まるで「巨大ブーメラン」翼が本体の爆撃機「YB-49」の初飛行日 -1948.10.21
74年前の10月21日、ノースロップ社製の全翼爆撃機「YB-49」が初飛行しました。
極限の流線型
ノースロップ社製のアメリカ空軍「YB-49」戦闘機(画像:アメリカ空軍)。
今から74年前の1948(昭和23)年10月21日。アメリカ空軍の全翼爆撃機「YB-49」が初飛行しました。
見た目はまさに「ブーメラン」で、主翼が胴体も兼ねている構造です。機体サイズを見てみても全長16.2mに対して全幅は52.4mと、縦横比は1対3.23もある非常に幅広な飛行機でした。
この「全翼機」のコンセプトは「空気抵抗を極限まで小さくする」ということ。さらに翼が本体となることで収容力も大きくなり(翼にも積み込める)、大量の爆弾を積む必要がある爆撃機としての可能性が期待されました。
そのようななか、全翼機の研究を絶えず行っていたアメリカのノースロップ社(現ノースロップ・グラマン)は、プロペラ4基を搭載した「YB-35」の初飛行に1946(昭和21)年6月、成功します。

□ □ □

課題内容
全翼爆撃機YB-49についての文章を、最後の文のあとから書き続けなさい。

□ □ □

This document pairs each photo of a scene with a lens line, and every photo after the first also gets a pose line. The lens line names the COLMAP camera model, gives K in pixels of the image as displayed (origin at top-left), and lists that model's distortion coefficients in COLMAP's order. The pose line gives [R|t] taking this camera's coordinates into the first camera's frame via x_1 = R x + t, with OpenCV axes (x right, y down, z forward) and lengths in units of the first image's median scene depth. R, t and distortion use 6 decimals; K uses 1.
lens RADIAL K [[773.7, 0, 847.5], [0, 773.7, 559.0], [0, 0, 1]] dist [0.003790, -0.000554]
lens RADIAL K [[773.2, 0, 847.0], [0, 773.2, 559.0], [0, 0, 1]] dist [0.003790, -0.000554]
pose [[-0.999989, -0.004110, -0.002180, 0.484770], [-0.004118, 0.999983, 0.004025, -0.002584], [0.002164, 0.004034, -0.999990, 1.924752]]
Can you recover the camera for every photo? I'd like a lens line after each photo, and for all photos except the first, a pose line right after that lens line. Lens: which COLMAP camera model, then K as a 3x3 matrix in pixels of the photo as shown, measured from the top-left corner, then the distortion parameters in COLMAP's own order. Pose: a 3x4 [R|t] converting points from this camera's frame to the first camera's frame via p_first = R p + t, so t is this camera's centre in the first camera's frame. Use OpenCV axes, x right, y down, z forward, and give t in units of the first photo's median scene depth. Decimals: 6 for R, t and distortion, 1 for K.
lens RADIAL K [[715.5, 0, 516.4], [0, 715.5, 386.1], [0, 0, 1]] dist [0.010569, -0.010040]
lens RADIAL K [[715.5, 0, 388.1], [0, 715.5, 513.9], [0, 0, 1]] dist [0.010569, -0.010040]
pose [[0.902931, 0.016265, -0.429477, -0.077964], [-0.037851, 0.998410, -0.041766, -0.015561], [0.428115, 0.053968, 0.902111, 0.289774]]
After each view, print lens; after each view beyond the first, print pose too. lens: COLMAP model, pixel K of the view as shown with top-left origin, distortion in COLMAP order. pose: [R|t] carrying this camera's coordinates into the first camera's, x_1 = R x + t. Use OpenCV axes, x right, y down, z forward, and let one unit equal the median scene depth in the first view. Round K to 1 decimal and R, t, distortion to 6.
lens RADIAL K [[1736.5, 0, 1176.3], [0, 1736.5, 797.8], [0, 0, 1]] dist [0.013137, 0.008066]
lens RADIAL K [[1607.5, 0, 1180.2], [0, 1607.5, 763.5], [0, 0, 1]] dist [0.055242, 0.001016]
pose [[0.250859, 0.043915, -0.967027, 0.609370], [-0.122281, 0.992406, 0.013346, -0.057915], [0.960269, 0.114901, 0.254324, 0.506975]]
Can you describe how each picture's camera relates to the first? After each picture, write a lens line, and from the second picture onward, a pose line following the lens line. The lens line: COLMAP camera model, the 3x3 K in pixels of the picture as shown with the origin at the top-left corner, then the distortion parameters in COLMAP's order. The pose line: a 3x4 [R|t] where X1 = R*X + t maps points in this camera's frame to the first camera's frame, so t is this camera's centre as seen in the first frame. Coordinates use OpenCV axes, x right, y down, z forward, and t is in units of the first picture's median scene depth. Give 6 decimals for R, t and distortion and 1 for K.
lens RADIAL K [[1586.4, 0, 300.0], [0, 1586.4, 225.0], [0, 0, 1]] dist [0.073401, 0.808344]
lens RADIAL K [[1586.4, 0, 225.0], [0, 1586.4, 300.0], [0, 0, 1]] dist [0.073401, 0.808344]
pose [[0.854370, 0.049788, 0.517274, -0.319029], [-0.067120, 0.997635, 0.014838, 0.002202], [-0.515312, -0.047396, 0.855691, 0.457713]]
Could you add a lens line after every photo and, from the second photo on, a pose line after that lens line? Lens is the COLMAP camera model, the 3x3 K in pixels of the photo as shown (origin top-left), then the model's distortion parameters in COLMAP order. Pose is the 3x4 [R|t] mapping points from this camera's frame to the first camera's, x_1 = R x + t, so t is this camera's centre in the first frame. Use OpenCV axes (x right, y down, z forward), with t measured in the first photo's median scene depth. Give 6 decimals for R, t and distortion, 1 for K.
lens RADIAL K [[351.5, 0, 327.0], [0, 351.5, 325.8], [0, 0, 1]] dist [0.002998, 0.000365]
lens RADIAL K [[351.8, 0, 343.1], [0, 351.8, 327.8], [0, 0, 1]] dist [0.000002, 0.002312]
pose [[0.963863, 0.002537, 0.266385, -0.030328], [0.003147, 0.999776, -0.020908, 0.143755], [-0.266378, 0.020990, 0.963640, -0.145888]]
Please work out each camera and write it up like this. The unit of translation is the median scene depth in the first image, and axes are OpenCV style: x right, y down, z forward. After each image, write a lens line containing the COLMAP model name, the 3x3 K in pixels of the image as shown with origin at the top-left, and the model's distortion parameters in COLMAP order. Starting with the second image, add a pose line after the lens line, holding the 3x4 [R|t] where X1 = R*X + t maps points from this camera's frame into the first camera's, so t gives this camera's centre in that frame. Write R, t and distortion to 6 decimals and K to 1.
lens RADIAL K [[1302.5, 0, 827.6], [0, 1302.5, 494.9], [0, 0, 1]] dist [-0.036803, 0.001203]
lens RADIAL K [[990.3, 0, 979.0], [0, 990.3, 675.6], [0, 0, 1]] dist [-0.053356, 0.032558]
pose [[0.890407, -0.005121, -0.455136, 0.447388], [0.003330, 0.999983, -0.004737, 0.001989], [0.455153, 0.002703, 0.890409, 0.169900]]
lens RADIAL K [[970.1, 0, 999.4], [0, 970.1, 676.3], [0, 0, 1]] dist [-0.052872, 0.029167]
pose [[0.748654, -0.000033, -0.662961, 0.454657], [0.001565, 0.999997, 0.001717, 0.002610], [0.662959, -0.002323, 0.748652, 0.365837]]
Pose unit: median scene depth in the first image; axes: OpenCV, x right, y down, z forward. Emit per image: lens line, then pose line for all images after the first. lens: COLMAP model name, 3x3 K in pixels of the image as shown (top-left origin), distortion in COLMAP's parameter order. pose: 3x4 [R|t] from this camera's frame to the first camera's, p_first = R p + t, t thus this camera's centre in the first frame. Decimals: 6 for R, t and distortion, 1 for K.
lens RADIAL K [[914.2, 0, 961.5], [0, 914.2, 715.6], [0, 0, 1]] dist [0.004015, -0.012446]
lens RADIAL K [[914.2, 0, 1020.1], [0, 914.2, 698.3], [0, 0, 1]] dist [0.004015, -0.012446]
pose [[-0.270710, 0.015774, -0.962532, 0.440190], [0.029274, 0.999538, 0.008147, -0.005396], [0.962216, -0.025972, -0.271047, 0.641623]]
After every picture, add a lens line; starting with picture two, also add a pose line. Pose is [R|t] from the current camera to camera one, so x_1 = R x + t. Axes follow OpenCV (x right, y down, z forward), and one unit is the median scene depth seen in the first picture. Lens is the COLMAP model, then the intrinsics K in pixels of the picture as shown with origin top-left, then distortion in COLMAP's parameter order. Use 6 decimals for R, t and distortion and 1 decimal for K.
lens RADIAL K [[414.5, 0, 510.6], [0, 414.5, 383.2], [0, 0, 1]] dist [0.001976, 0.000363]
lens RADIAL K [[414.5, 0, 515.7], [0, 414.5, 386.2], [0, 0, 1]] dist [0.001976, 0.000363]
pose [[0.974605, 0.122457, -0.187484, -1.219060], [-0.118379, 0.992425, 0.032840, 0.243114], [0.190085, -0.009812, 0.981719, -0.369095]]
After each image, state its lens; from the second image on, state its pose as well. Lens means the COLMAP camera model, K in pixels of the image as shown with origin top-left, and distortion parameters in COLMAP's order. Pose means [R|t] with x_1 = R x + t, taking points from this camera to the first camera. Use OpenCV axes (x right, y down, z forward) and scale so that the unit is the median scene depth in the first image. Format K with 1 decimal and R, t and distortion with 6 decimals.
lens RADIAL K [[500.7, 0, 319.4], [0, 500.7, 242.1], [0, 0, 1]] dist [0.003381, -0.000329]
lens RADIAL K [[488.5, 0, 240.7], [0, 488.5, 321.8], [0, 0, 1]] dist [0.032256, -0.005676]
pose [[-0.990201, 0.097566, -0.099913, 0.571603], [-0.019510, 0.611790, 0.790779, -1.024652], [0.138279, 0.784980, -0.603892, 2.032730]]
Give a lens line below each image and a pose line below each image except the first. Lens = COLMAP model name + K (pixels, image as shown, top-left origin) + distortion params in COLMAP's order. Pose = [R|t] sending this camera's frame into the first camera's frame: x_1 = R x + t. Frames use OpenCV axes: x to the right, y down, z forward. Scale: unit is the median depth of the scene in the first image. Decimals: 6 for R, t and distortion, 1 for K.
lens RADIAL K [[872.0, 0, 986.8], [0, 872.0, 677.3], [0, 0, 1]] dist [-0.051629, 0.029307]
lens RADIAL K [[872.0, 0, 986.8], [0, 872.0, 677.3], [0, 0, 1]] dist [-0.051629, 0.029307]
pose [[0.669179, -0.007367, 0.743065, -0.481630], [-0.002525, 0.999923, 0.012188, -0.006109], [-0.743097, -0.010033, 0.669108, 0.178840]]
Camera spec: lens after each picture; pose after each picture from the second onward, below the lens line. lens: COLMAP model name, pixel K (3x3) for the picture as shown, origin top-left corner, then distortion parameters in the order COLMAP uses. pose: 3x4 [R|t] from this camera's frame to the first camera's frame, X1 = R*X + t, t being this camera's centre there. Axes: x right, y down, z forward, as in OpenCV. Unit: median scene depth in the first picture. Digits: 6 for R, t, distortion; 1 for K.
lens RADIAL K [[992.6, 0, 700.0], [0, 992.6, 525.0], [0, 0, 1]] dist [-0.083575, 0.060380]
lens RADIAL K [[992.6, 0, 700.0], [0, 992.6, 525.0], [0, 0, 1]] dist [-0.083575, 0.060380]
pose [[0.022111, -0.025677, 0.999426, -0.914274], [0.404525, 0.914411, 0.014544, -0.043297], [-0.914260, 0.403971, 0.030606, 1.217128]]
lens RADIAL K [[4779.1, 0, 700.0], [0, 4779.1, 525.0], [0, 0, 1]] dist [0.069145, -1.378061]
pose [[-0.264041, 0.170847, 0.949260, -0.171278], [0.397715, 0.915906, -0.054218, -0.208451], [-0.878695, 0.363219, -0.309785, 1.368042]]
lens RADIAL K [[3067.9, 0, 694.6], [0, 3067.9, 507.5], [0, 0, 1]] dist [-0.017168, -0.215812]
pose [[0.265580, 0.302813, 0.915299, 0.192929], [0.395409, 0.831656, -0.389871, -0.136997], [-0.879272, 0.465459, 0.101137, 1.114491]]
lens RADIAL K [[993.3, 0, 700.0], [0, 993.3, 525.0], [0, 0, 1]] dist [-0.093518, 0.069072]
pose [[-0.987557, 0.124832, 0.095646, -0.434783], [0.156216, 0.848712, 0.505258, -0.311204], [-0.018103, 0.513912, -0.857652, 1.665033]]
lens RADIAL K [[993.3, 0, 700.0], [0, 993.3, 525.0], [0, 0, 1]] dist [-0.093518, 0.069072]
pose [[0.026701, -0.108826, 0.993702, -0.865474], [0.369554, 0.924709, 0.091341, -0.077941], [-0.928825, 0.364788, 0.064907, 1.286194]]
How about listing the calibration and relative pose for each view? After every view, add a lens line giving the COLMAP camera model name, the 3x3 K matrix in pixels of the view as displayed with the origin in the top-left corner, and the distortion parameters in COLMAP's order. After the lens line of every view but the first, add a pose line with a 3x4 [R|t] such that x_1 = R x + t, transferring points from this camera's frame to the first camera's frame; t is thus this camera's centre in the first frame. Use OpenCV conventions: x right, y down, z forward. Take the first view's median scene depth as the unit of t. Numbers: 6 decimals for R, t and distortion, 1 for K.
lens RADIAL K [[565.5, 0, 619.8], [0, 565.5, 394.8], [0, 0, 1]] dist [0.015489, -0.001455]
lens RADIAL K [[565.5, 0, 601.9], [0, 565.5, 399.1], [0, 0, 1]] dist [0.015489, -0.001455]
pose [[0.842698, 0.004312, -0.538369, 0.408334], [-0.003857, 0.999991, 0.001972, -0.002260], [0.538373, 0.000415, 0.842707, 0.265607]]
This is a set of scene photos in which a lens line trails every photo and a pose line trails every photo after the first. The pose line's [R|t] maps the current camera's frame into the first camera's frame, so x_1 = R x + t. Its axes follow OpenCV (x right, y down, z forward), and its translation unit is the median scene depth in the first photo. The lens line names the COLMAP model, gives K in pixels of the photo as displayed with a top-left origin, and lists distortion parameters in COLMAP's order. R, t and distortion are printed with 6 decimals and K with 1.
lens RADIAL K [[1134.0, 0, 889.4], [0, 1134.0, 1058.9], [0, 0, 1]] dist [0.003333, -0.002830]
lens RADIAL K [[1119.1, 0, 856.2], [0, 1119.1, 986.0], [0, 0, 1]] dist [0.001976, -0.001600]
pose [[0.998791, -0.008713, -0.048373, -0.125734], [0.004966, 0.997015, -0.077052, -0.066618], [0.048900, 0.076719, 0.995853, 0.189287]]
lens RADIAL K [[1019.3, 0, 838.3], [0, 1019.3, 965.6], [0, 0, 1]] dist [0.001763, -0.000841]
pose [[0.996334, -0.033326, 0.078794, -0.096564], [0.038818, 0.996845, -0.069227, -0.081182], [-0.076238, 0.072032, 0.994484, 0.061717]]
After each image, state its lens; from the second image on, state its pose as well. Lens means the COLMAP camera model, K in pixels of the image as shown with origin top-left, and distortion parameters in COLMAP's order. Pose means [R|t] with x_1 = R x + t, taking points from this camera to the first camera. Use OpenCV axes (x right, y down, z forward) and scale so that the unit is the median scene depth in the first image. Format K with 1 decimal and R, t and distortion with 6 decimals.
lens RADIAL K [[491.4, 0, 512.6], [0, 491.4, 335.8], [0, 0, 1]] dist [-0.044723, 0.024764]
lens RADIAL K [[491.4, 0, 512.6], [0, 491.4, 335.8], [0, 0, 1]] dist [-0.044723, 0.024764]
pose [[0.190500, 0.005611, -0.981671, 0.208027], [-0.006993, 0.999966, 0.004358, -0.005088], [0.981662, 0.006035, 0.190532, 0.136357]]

□ □ □

解答欄
このYB-35をさらにジェット機に進化させたのが「YB-49」でした。時代はすでにジェットエンジンへの移行が始まっており、パワー増加でさらなる能力アップを図ったといえるでしょう。
しかし既存の飛行機とは全く異なる斬新な構造ゆえに未知の部分があまりにも多く、不安定な挙動を完全に解明するには至らないまま、YB-35と同じ「開発中止」という運命を辿ることになってしまいました。
あまりにも革新的すぎた全翼機。実用化を果たすのはそれから半世紀近く経った1990年代のB-2でした。
なお、この全翼機のコンセプトは、レーダーに察知されにくい「ステルス機」という形で、現在開発中の次世代爆撃機B-21の設計に活かされています。